Attacks on humans by carnivorous animals have increased steadily since 1950, as growing human populations in new areas make such incidents more common, according to a study published last week. According to other experts, climate change may also be contributing to increased human-wildlife conflict.
The report, which includes 33 contributors, was published in the peer-reviewed journal PLOS Biology. Spanning 70 years, the collected attack incidents were compiled from personal datasets, published literature and news reports. Vincenzo Penteriani (an ecologist with the Spanish National Research Council) contributed to this report. He said that the increase in human population is likely to have led to an increase in the number of attacks by big cats, wolves and bears around the globe.
Penteriani said that while the overall number of carnivore attacks has increased, such incidents are still relatively rare. According to the report, Asia and Africa saw the greatest increases.
” “It’s just a matter of probability that encounters between large carnivores with humans becomes more frequent. This is because of the combination of the loss of habitat and the expanding and spreading human settlements,” Penteriani stated. “It’s just a question of probability.”
Climate change that brings wildlife closer to humans may be another aggravating factor in human-wildlife conflicts, said Briana Abrahms, an assistant professor and wildlife ecologist at the University of Washington who did not work on the study.
Most carnivore attacks in high-income countries occurred during recreational activities such as hiking or camping. In low-income countries, carnivore attacks occurred more commonly among people engaging in livelihood activities such as hunting or farming. Globally, 32% of all attacks were fatal, according to the study.
Abrahms said that it is important to recognize all variables that affect human-wildlife interactions and that climate change is often missing from the discourse.
“We’re seeing the long-term impacts, such as the decline in sea ice in the Arctic, leading to increased encounters between polar bears and people,” Abrahms said. We are also seeing more direct impacts of extreme weather events. The increasing frequency and severity of these events can drive conflict — for example, in sub-Saharan Africa, extreme drought frequency has been associated with increased carnivore attacks on livestock.”
Last month, a polar bear killed a 24-year-old woman and her 1-year-old child in the small village of Wales, Alaska. It was the first fatal polar bear attack in Alaska in over 30 years. Abrahms stated that polar bears spend more time on the land as their hunting areas on the ice shrink.
Penteriani said: “It’s difficult to predict the full impact of climate change on carnivores. If polar bears cannot return to their natural habitats by the end of summer, then they’ll have to stay closer to people for longer periods of time. This automatically increases the possibility of more attacks.”
Wildlife behavior may be more closely tied to human activity than previously acknowledged. A recent study showed significant differences in the behavior and land use of several Montana species during and after Covid closings.

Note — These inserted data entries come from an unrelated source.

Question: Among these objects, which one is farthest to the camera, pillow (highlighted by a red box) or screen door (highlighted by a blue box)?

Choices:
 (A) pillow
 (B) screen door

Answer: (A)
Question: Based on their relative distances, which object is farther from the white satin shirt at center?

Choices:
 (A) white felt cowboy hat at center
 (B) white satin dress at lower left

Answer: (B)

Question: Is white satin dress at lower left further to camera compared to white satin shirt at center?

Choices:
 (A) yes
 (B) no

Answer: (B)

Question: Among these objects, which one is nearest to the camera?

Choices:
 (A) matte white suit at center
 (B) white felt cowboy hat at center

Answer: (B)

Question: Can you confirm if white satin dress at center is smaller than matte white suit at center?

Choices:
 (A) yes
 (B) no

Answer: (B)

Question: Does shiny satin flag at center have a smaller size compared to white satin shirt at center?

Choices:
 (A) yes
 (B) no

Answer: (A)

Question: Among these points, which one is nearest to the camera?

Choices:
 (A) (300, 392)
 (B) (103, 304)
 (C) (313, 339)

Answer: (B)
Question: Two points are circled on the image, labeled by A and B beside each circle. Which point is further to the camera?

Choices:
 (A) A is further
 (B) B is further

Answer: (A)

Researchers found that hikers created a “landscape of fear” for cougars, wolves, black bears, grizzly bears and smaller mammals. The animals were free to roam when the parks were empty. Many species abandoned hiking trails or used them less when hikers returned.
Generally, wild animals try to avoid contact with humans, said a co-author of the study, Daniel Thornton, an assistant professor at Washington State University studying carnivore ecology and conservation.
“When animals are forced into close quarters, when there’s not enough habitat or you have these climate-driven changes that are pushing animals and people together, that’s when conflict is more likely,” Thornton said.
Urban ecologist Christopher Schell studies how animals and humans are adapting to increased proximity in urban settings. His laboratory at the University of California, Berkeley, where he is an assistant professor, is home to research about urban human-coyote interactions.
With increasing global urbanization and human encroachment, it is inevitable that human-wildlife interactions will increase, Schell said. Schell said that these interactions don’t have to be harmful.
“Something to consider are the relationships that already exist between people and the species in question,” he said.
Schell considers the urban tale of Carl the coyote a perfect representation of humans’ changing relationship with carnivores in cities. Carl was the beloved mascot of the San Francisco Bay area, Schell said. He was fed and doted on by the local unhoused population but eventually grew too accustomed to humans — after authorities deemed Carl was a threat, particularly to local children, he was shot in 2021, inspiring a citywide vigil.
“There are many species that are going to be urbanized, that are urbanized right now,” Schell said. “We know that wildlife is most likely going to be interacting with people more frequently, and we need to be prepared for it. How do we create spaces that allow for both wildlife and humans to coexist?”